_TASK DATA_:
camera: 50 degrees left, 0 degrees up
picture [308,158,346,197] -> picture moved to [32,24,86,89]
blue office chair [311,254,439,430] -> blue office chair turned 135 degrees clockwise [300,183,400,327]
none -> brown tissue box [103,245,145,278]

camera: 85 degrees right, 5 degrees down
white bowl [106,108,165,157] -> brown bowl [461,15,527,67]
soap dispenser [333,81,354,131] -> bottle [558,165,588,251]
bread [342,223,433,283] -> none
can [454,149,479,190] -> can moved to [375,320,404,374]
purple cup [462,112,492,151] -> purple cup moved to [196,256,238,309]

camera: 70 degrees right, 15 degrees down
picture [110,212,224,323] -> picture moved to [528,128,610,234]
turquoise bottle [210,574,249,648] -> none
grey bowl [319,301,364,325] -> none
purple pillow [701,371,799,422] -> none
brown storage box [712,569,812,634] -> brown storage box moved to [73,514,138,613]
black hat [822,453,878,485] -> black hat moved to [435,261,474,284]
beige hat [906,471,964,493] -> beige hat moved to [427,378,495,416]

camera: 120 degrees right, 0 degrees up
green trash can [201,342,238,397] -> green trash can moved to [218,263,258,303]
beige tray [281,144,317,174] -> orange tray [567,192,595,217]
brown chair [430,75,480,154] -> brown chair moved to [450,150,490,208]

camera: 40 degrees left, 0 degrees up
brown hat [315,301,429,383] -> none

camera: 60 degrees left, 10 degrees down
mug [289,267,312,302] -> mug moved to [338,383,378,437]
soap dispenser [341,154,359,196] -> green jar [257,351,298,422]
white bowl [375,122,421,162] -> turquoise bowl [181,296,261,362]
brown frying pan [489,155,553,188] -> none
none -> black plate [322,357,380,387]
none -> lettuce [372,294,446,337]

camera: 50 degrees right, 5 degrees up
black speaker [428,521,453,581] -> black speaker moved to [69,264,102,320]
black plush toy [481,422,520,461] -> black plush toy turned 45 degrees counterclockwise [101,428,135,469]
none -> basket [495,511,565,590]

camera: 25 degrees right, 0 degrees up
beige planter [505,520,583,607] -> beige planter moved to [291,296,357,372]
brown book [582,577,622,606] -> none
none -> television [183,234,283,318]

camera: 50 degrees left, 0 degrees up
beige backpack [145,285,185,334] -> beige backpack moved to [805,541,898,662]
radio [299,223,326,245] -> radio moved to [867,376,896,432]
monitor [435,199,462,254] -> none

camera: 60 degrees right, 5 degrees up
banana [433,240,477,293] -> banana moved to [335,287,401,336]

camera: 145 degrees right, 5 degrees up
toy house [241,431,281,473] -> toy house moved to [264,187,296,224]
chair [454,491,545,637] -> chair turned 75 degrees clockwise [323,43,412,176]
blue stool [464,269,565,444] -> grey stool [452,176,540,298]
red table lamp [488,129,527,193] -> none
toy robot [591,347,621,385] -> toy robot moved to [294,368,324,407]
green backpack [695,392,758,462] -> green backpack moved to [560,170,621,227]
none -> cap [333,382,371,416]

_EXERCISE DETAILS_:
Pull every line containing "right" out of the material and copy it.

_RESPONSE_:
camera: 85 degrees right, 5 degrees down
camera: 70 degrees right, 15 degrees down
camera: 120 degrees right, 0 degrees up
camera: 50 degrees right, 5 degrees up
camera: 25 degrees right, 0 degrees up
camera: 60 degrees right, 5 degrees up
camera: 145 degrees right, 5 degrees up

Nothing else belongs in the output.